Where were you when the NCAA basketball tournament got cancelled?
134 days. That’s how long America went without being able to sit down and watch any of the four major professional sports. In a matter of a week in March, the world went from watching playoff races in the NBA and NHL to a postponement of both leagues, a cancellation of the March Madness tournament (I’m still not over it) and faced looming concerns over the upcoming MLB season.
For obvious safety reasons, people were stuck inside their homes for days and weeks. However, instead of being able to sit back and watch the Lakers play the Nuggets on a Tuesday night, sports fans were forced to *gasp* talk to their family members and compromise on a new show to binge-watch.
The sports talk shows in the morning were hollow and listless. Sure there was news, but most of it was bad. Watching Sportscenter in the evening was more of the same. Believe or not when a show’s entire premise is to talk about sports and there are no sports on, there is a struggle to find content.
Days turned into weeks, weeks turned into months. Initially, going just a week without sports was painful. Now, looking back, I am not sure how we made it.
What were sports fans to do? More importantly, what DID we do? For me it is all a blur. Did I read? Did I watch more movies? Did I just sleep the days away and pretend it was not happening? All or none of these could be true. All I know is I missed sports. I completely understood why things were shut down, but that did not help the empty feeling I had.
Constant reruns of classic games played over and over again on the airwaves of sports channels. Sports editors (hey there) were forced to resort to filling their pages with sports movie reviews and board games.
There were tiny rays of light through those 134 days. The NFL draft in early May felt like that first drink of water after coming inside on a hot summer day. Live Tweeting the Last Dance documentary made a lot more fun than it should have been.

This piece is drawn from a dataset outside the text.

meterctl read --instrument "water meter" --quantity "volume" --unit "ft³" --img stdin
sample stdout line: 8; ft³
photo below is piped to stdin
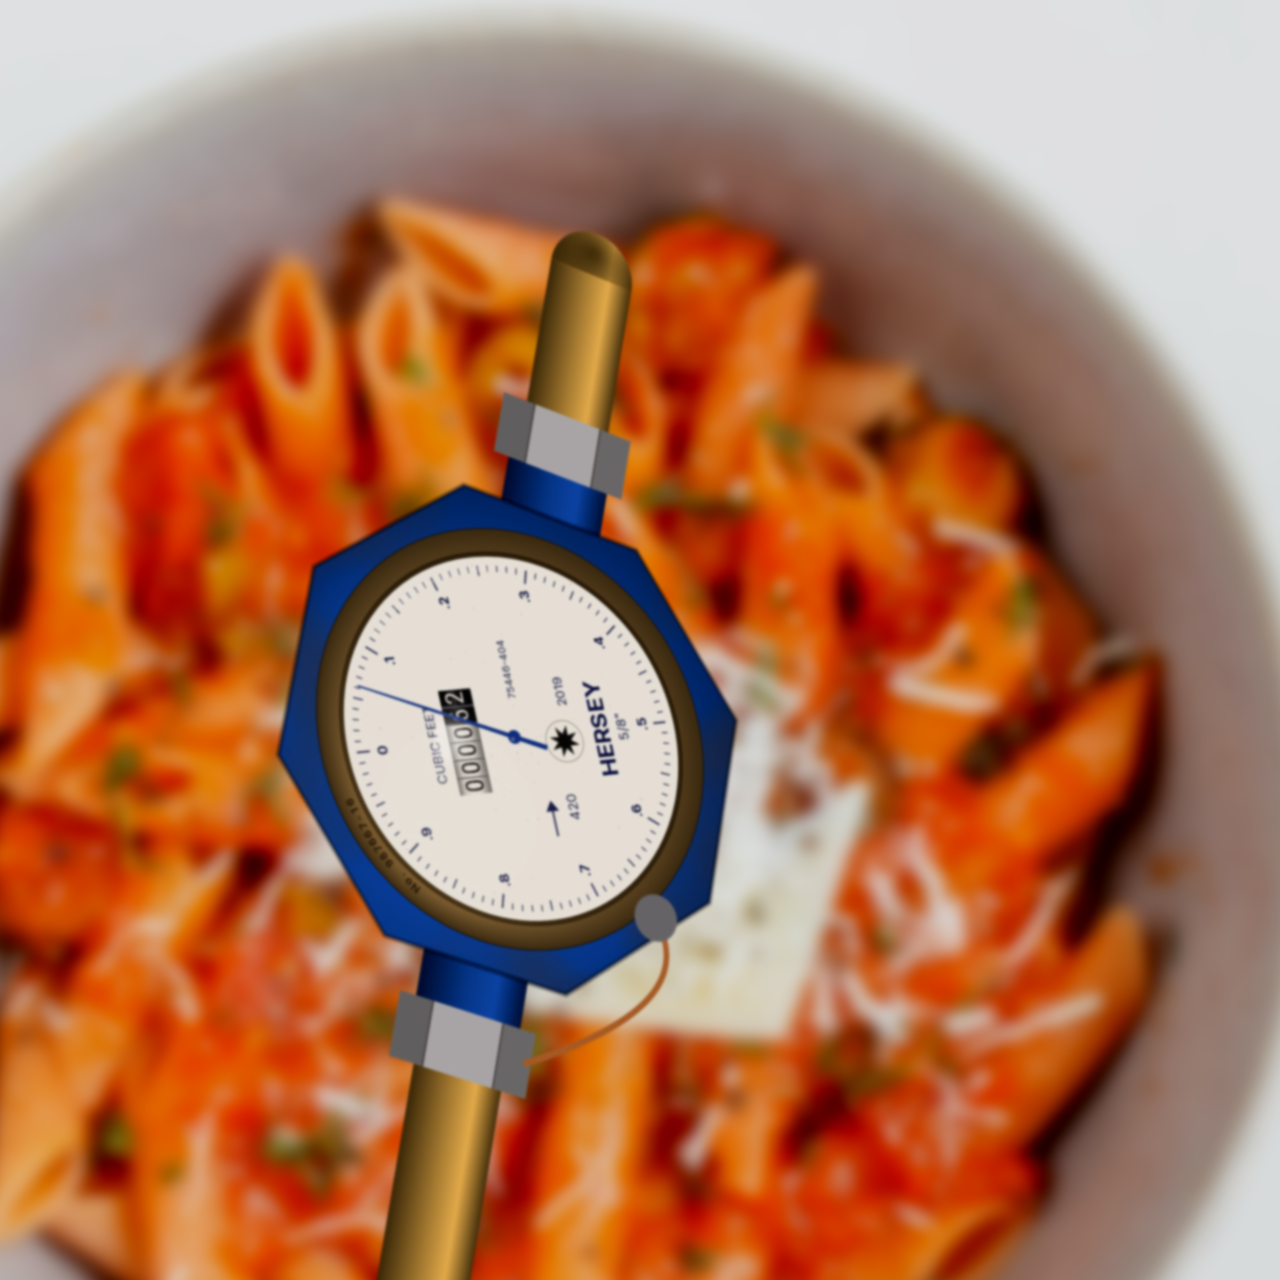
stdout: 62.06; ft³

However, these were just small stop gaps over that 134-day slog. Finally, mercifully, one day after the NBA bubble scrimmages began, Gerrit Cole and the Yankees squared off against the Washington Nationals on July 23, opening day in the MLB.
The dark cloud was finally gone and pro sports were back. Slowly but surely the MLB returned, then the NBA bubble got in the swing of things, then the NHL and finally the NFL returned.
Was it the same without fans? No, there’s nothing like the roar of a home crowd after a huge play. However, this did not matter. We had made it through the darkest time for sports in history. 134 days. Let’s all agree to never take preseason football for granted again.